Mais lui ce n’est pas ce livre d’histoires qu’il vient compulser ainsi chaque jour. Ou alors juste comme une grande fresque de la lumière impressionniste qui va bientôt renaître.

Car il la sent bien qui remonte comme une marée douce, lente, sûre.

Chaque jour il aperçoit des brumes d’ombre qui se glissent sur le sol de pierre, découpées par les motifs des vitraux qui viennent s’épandre comme une aquarelle très délavée encore. Mais, depuis quelques jours, les grains de lumière s’accrochent un plus long moment, plus densément, comme une poudre de pastel sec, laissant espérer une tiède progression.

Chaque début après-midi il reviendra, poursuivant de son attente la montée progressive de la lumière au midi.

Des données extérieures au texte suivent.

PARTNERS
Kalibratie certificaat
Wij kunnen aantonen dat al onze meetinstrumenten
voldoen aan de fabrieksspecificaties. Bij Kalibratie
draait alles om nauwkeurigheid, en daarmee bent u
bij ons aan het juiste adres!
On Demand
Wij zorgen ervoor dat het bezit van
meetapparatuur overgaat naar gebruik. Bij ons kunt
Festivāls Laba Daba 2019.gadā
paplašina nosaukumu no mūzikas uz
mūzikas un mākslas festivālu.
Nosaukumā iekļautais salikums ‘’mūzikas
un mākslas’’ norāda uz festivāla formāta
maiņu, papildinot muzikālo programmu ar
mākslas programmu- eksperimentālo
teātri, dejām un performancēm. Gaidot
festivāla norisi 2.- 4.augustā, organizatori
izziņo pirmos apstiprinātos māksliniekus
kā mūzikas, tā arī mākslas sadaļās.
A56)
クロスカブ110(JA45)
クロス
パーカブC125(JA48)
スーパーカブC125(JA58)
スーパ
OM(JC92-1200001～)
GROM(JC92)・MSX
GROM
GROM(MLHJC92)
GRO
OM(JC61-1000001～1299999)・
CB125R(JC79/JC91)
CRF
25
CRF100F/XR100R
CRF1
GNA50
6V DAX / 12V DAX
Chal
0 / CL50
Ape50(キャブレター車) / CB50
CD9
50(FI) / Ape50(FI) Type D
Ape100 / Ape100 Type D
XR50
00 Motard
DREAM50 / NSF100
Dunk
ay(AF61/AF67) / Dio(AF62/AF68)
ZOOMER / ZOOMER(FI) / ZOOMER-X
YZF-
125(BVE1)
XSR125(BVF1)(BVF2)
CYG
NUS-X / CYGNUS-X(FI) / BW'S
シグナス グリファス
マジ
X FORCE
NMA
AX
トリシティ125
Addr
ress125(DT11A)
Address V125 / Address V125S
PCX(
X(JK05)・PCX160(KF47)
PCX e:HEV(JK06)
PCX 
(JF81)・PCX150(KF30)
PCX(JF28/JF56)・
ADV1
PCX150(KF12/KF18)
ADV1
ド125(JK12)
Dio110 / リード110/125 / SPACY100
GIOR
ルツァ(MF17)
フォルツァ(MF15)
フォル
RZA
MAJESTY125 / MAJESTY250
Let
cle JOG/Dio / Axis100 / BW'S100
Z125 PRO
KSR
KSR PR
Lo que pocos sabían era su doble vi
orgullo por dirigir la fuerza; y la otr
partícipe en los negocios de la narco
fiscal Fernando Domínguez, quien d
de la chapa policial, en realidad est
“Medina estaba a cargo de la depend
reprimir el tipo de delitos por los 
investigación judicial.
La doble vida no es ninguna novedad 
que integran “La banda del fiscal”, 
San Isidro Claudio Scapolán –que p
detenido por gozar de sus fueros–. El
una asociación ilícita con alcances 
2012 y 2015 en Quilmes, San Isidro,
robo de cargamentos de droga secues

Et puis, au grand tournant de mars, viendra l’équinoxe de printemps, les couleurs auront repris leur vigueur entière, avant que la saison ne les écrase de trop d’ardeur.

Alors, il pourra ressortir, vainqueur de l’hiver, auréolé de couleurs, pour partir au-devant des retrouvailles de la terre en pleine lumière du dehors.